Document layout analysis data
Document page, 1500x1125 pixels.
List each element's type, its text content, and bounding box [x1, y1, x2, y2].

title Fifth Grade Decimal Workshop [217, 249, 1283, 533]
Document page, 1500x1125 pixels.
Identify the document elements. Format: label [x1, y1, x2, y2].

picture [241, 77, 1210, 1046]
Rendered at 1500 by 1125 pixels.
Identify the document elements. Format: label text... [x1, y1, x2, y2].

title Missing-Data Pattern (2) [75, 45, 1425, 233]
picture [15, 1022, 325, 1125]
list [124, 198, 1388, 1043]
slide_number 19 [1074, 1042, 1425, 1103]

Required work => Which lines run from the one containing "Identify the document elements. Format: label [x1, y1, x2, y2]." to the end of the records? Transcribe exactly those, both ends included.

Response to this task =>
Identify the document elements. Format: label [x1, y1, x2, y2].

picture [241, 77, 1210, 1046]
Rendered at 1500 by 1125 pixels.
Identify the document elements. Format: label text... [x1, y1, x2, y2].

title Missing-Data Pattern (2) [75, 45, 1425, 233]
picture [15, 1022, 325, 1125]
list [124, 198, 1388, 1043]
slide_number 19 [1074, 1042, 1425, 1103]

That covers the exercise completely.